Author: Ali Mohammed Redha, King Abdullah University of Science and Technology, Saudi Arabia
Overthinking a Simple Question
Figure 1: Showing a famous post popularized by World of Engineering social media accounts asking: “which of these trucks are driving?” [1]
1 Motivation
You have probably come across this post (Figure 1) somewhere on social media. It is a famous “trick question” that is meant to stir up discussions, of which there are many. I came by this post numerous times, often going to read the comments, be amused by how many incorrect answers to the question, and then moving on. Being a physicist, I knew the answer and it was as clear as it can be. Having such a question answered incorrectly most of the time was not a big deal, as the question is meant for fun.
Recently, I came across the post again on Instagram, this time as part of a Ramadan daily quiz made by an academy that I am part of. I waited anticipatingly for the results to be announced. The answer was announced, and it was “C”. “Hmm…Surely they are not serious”, I thought. An attempt by multiple participants was made to clarify the correct answer, but the organizers insisted on the answer. In the end, the clarification attempts failed, and the answer remained “C”.
Although it has been a while now since that incident, I still have it roaming around my head. “The question is simple. How could they have gotten it so obviously wrong?” Thus, I decided to dig deeper into the problem, hoping to find an answer.
2 What Exactly Does the Question Want?
When a physicist thinks about a problem, they immediately start thinking about the exact meaning behind the question. Here, we want to know which of these trucks are moving in the indicated direction.
Based on your background, this is either “very easy” or “impossible”. The obvious answer is “A” is moving backward, “B” is stationary, and “C” is moving forwards. Problem solved right? Not quite. There are more details underneath this problem than what is immediately thought. Let us take into consideration all the different cases instead of talking about the problem abstractly. Consider this thought experiment.

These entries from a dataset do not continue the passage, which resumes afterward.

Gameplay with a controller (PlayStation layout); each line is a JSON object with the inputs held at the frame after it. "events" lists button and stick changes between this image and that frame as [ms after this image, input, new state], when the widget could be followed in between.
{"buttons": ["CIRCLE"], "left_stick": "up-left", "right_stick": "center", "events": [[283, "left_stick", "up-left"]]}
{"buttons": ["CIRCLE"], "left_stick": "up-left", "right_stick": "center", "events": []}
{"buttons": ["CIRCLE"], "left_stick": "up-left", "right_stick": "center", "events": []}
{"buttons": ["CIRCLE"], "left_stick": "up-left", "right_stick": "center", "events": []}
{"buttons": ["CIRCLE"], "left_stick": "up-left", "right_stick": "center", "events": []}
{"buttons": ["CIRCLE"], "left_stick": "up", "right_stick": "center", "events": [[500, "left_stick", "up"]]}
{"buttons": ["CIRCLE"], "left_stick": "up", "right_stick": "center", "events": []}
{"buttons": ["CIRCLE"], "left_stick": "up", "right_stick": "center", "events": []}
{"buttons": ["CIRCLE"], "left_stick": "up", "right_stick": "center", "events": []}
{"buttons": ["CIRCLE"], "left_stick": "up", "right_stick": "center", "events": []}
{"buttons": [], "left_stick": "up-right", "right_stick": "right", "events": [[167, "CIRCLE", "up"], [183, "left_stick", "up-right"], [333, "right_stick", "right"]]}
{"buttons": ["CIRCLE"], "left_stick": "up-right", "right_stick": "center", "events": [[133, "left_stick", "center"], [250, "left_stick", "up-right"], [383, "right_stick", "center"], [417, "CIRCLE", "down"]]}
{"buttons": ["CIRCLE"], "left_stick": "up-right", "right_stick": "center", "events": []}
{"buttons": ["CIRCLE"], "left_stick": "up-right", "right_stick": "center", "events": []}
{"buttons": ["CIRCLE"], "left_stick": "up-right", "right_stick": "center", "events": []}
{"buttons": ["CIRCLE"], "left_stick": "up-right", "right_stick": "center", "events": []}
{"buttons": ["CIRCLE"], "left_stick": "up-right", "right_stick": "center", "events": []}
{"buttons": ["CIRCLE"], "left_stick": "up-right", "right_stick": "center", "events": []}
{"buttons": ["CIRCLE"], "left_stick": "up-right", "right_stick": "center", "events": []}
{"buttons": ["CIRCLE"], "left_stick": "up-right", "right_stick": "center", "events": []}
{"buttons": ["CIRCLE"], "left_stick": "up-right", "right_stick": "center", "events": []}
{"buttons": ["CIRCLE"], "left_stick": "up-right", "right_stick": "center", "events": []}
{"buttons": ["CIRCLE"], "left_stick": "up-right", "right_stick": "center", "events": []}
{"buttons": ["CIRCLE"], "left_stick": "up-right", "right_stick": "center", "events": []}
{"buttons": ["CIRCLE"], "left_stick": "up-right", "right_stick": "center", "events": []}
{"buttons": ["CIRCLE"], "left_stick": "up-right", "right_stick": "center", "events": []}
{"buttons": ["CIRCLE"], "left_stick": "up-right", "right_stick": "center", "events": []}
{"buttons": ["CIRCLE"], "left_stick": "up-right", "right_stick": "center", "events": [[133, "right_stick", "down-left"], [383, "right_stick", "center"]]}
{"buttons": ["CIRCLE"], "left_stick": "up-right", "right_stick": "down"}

Imagine you are in a car and the car is stationary. Suddenly, the car starts accelerating fast reaching 100 km/h in 5 seconds, what will happen to you? You will feel a strong pushback due to inertia, almost clinging you to your seat. This is similar to the case “C” in the question. Imagine afterward the car stays moving steadily at 100 km/h for a while. Then, all of a sudden, the brakes are hit, and the car decelerates to 20 km/h in 5 seconds, what will happen to you? You will feel a push also caused by your inertia, but this time it will push you forward. Think about it, the car was still moving forward, yet you felt a push forward. This is like case “A”. We have shown that both cases “A” and “C” are possible to be moving in the forward direction.
Even case “B” is possible to be moving forward. Imagine if the car brakes are not hit, and the car keeps moving at 100 km/h for a long time. What will happen? You will stay still as if you are not even moving. As you can see, all of the cases are possible to be moving in the direction stated in the problem. Except there is more to it than just this.
Consider now that everything is reversed. The stationary car, with you in it, starts moving backward reaching 100 km/h in reverse. What will happen to you now? You will feel a push forward (opposite the direction of motion). If the car then stays moving at that speed for a while, you will feel as if you are stationary. And again, when the car decelerates from 100 km/h to 20 km/h, you will feel a push backward (with the direction of motion). This means that all the cases are possible to be moving in the opposite direction as well!
It can get even more counterintuitive, as one can make an argument that they all can be stationary, and it would be true in certain circumstances. For a physicist, this should not be surprising, as physics tells us everything we need to know about these answers.
3 The Physics Behind It
In physics, motion means the change of position in the direction specified and that has a name. We call it velocity. So, to answer the question, we need to know the direction of the velocity of each truck. However, the three images given do not give any indication whatsoever about the direction of the velocity. Instead, it gives us the direction of the force applied to the liquid, or in other words, the direction of the acceleration.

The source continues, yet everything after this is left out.